### Problem details:
Sort through the material below and copy each line with "content".

### Information shown:
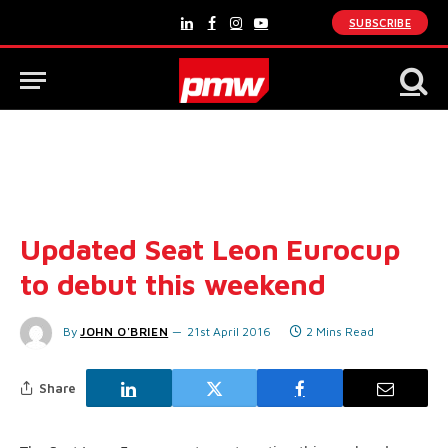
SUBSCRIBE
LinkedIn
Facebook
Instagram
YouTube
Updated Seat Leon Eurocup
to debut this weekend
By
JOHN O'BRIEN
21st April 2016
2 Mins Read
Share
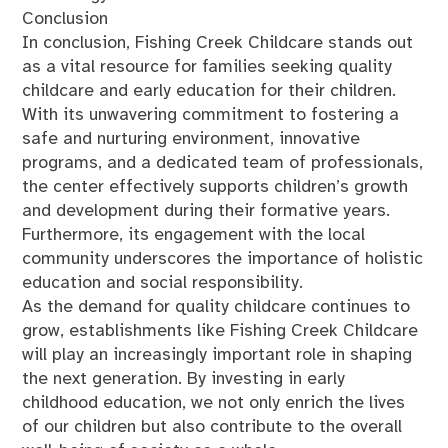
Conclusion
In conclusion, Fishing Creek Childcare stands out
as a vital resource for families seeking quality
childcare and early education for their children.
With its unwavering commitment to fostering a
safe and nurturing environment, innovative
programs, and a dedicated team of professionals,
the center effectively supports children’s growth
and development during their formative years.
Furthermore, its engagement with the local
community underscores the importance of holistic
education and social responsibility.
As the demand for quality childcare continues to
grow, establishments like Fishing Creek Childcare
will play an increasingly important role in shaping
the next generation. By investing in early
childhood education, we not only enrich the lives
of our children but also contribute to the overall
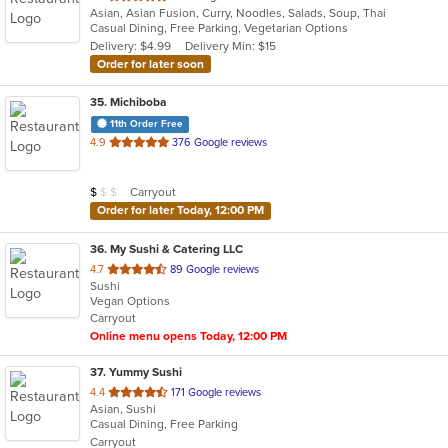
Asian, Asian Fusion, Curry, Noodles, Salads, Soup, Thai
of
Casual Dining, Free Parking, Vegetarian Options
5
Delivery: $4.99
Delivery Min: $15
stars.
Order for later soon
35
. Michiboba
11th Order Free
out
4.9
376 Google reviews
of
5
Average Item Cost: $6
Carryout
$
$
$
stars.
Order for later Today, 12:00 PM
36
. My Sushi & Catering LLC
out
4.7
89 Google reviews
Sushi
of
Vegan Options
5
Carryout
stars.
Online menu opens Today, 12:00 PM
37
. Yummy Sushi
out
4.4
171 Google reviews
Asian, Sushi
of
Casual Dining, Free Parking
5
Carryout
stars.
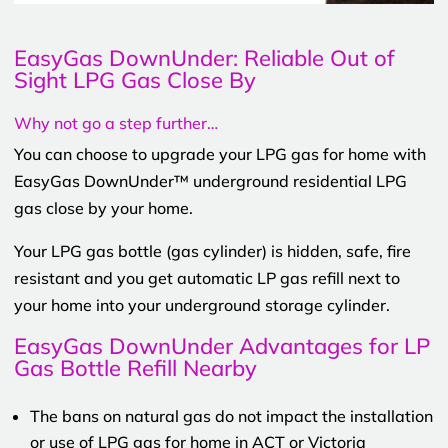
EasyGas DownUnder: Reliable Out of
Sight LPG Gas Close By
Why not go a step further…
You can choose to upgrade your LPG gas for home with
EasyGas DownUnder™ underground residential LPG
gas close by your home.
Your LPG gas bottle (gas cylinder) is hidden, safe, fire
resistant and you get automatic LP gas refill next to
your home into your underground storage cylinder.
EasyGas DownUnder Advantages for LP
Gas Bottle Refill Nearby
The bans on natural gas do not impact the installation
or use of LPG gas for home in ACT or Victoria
* * *
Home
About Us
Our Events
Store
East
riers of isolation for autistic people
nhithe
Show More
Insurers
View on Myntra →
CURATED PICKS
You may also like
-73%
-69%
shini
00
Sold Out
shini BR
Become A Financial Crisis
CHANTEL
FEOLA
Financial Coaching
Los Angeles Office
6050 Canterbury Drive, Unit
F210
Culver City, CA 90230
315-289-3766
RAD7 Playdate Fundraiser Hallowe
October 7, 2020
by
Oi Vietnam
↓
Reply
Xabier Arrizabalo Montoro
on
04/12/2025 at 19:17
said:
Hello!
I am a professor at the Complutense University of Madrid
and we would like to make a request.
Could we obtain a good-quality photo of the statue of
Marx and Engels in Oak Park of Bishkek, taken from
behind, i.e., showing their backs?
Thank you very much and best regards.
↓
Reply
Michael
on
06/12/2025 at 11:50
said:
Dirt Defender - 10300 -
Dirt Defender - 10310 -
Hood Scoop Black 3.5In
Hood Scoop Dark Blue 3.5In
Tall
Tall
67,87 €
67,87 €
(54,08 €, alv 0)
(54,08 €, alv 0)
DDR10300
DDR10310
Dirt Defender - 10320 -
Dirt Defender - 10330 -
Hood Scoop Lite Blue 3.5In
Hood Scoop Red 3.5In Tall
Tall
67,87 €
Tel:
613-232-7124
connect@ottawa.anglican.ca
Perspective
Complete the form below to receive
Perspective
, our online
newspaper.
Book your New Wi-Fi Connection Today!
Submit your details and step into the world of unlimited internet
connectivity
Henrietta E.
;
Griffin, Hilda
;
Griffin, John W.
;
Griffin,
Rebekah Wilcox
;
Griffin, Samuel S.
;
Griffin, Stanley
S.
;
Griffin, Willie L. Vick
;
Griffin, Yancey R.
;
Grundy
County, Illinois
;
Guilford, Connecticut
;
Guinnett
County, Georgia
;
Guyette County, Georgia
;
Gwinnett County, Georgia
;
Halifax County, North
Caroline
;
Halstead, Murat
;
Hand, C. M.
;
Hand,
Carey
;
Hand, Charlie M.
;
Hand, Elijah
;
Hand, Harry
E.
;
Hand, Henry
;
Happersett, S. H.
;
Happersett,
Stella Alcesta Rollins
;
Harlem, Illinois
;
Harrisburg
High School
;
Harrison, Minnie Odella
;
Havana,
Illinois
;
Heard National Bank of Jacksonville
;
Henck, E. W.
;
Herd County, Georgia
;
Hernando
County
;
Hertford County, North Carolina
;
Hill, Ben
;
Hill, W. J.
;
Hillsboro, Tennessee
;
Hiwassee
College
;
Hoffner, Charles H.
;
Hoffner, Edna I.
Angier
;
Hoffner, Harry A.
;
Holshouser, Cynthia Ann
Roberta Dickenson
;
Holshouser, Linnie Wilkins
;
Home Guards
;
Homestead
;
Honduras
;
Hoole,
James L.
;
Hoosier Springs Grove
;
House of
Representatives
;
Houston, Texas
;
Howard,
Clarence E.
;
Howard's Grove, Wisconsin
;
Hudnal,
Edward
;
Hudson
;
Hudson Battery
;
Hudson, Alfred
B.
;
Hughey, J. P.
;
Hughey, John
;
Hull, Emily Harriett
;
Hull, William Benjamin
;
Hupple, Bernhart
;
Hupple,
---
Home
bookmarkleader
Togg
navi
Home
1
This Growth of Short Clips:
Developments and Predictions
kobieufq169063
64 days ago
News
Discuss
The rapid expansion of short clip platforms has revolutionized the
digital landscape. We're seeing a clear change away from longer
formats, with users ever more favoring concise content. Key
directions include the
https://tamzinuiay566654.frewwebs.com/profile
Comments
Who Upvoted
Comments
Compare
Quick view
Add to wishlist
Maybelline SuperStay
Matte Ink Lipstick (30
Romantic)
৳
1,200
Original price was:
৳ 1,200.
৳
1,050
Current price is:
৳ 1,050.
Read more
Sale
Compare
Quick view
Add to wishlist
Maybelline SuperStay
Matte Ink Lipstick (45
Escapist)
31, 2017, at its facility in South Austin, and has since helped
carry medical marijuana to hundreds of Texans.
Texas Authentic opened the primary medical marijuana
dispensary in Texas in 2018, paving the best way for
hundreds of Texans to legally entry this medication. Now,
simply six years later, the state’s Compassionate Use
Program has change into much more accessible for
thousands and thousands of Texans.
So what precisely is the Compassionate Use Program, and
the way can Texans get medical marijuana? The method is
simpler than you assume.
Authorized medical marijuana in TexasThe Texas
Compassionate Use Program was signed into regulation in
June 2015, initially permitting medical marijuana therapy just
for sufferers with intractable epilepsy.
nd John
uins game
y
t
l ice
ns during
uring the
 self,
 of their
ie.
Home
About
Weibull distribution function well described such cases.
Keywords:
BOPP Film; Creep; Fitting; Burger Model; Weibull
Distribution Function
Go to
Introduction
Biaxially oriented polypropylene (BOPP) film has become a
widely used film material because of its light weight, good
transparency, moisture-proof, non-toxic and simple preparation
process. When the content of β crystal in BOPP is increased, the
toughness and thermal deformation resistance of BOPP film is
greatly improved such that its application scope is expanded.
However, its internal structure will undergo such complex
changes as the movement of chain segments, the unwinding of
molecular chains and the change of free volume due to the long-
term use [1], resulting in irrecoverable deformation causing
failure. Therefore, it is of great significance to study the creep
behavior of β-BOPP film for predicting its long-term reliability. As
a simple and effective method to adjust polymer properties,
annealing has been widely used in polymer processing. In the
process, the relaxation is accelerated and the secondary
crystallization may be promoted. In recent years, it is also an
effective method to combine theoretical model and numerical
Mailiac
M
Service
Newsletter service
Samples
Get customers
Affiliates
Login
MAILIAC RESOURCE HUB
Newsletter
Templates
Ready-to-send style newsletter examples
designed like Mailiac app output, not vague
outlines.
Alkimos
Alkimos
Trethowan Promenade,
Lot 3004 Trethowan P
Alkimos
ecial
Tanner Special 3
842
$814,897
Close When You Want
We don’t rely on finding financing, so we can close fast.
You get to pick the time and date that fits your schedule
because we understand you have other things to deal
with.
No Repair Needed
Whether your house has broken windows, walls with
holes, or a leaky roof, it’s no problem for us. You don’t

### Completed task:
formats, with users ever more favoring concise content. Key
process. When the content of β crystal in BOPP is increased, the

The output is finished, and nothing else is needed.